§ Work instruction
Please copy every line from the following entries in which the word "lines" appears.

*** Opening Available data ***

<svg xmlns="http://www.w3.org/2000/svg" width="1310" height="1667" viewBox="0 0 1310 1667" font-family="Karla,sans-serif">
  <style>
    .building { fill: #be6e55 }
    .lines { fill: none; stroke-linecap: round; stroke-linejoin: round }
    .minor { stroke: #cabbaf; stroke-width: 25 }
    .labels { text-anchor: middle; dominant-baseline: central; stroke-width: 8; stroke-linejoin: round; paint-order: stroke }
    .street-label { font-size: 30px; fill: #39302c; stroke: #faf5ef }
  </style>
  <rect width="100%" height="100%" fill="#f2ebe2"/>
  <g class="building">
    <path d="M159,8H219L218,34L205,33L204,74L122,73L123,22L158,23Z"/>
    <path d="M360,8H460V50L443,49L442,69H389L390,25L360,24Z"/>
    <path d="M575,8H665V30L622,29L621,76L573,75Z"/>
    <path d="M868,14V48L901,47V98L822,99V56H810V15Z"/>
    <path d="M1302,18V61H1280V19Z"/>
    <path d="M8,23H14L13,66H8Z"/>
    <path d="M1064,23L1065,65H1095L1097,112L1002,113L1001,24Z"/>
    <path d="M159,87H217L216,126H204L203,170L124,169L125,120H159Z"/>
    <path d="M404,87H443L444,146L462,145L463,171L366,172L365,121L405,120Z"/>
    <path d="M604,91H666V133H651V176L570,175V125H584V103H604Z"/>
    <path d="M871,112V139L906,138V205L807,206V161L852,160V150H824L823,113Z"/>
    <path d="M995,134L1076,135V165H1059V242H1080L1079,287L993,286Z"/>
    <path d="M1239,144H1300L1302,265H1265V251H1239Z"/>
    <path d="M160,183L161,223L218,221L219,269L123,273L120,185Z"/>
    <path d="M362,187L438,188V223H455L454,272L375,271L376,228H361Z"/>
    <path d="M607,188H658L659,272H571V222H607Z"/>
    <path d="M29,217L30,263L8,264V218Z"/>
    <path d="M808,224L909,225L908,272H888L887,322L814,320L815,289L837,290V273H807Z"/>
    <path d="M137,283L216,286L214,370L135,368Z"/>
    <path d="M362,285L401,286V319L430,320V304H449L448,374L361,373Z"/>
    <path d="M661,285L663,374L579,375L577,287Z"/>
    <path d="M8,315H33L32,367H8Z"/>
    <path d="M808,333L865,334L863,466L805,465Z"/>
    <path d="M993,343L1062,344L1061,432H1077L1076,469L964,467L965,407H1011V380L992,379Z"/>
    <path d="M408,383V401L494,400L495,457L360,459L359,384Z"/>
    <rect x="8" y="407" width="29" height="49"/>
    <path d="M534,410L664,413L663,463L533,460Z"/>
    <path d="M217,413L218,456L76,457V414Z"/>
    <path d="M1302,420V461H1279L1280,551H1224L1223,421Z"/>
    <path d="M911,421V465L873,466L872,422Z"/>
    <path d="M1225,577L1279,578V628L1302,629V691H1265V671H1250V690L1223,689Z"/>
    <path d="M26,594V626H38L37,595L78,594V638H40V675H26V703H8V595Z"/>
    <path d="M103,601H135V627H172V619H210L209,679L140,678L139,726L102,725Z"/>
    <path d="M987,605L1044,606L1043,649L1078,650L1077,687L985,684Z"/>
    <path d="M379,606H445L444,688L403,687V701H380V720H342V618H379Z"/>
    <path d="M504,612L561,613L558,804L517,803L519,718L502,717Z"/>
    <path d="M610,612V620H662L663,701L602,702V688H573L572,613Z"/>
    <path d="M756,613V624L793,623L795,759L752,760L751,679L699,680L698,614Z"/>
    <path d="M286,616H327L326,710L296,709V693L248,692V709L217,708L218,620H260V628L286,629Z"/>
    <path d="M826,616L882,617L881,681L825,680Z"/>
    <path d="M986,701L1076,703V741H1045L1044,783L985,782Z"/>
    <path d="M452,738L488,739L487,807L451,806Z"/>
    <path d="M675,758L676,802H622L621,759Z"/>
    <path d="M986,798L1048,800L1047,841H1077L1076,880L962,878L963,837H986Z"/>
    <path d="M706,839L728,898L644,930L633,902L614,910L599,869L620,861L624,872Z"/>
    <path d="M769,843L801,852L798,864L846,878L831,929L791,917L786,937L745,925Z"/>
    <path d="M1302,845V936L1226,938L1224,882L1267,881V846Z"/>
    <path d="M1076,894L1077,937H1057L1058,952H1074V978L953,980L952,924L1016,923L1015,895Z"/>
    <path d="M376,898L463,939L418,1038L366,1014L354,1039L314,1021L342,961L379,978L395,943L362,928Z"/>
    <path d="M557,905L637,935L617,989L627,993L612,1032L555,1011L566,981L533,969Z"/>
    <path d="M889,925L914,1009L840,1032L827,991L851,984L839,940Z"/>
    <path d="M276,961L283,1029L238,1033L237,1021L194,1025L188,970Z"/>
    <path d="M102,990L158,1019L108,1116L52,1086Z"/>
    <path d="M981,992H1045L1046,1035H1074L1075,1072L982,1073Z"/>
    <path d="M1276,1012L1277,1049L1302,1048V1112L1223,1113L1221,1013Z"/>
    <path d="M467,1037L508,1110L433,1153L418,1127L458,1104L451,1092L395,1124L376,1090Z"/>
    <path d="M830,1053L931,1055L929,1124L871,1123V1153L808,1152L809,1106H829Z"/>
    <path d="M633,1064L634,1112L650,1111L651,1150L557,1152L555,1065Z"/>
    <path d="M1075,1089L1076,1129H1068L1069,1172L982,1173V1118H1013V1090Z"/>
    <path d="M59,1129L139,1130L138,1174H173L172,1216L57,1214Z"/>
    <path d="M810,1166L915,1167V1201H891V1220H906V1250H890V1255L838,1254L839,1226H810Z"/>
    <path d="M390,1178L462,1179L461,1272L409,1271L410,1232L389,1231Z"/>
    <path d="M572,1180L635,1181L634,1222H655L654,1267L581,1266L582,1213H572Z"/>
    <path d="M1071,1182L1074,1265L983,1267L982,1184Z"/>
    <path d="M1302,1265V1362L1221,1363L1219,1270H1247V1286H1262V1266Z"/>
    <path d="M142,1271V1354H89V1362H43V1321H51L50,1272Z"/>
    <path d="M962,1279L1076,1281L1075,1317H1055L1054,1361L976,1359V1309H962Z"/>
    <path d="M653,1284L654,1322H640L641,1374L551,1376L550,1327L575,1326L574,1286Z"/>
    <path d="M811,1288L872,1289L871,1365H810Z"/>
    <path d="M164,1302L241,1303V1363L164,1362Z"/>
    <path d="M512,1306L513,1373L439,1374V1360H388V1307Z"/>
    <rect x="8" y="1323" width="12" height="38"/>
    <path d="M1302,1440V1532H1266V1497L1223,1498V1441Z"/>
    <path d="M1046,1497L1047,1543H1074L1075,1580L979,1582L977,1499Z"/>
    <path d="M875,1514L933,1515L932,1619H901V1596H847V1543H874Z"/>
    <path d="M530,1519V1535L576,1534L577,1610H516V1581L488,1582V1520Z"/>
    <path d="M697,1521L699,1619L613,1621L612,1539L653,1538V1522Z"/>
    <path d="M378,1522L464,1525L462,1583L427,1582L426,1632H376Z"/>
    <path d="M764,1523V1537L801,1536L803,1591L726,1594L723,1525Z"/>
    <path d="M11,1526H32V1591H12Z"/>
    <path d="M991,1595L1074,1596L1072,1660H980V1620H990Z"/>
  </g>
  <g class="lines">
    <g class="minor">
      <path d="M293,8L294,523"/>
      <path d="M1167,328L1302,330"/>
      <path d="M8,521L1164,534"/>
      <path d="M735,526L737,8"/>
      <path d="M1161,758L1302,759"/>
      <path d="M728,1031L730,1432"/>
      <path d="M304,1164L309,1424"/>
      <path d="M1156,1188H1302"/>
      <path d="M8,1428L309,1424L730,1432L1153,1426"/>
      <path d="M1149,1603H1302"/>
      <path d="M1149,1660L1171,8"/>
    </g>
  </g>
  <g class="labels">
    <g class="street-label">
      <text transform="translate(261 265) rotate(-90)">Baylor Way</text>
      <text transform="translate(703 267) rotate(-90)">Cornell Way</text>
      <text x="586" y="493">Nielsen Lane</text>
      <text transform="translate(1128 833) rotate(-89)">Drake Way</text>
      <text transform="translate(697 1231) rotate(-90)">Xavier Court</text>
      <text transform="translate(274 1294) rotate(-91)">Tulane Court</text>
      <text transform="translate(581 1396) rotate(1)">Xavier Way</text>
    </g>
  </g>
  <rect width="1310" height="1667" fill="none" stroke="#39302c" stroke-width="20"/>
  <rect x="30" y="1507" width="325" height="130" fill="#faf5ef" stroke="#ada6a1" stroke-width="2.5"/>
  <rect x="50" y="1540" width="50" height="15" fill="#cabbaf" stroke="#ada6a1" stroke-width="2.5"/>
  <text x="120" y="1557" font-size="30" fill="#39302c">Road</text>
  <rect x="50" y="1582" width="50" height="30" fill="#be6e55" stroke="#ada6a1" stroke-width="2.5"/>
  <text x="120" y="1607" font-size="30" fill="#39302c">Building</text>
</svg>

*** Closing Available data ***

§ Response for this exercise
    .lines { fill: none; stroke-linecap: round; stroke-linejoin: round }
  <g class="lines">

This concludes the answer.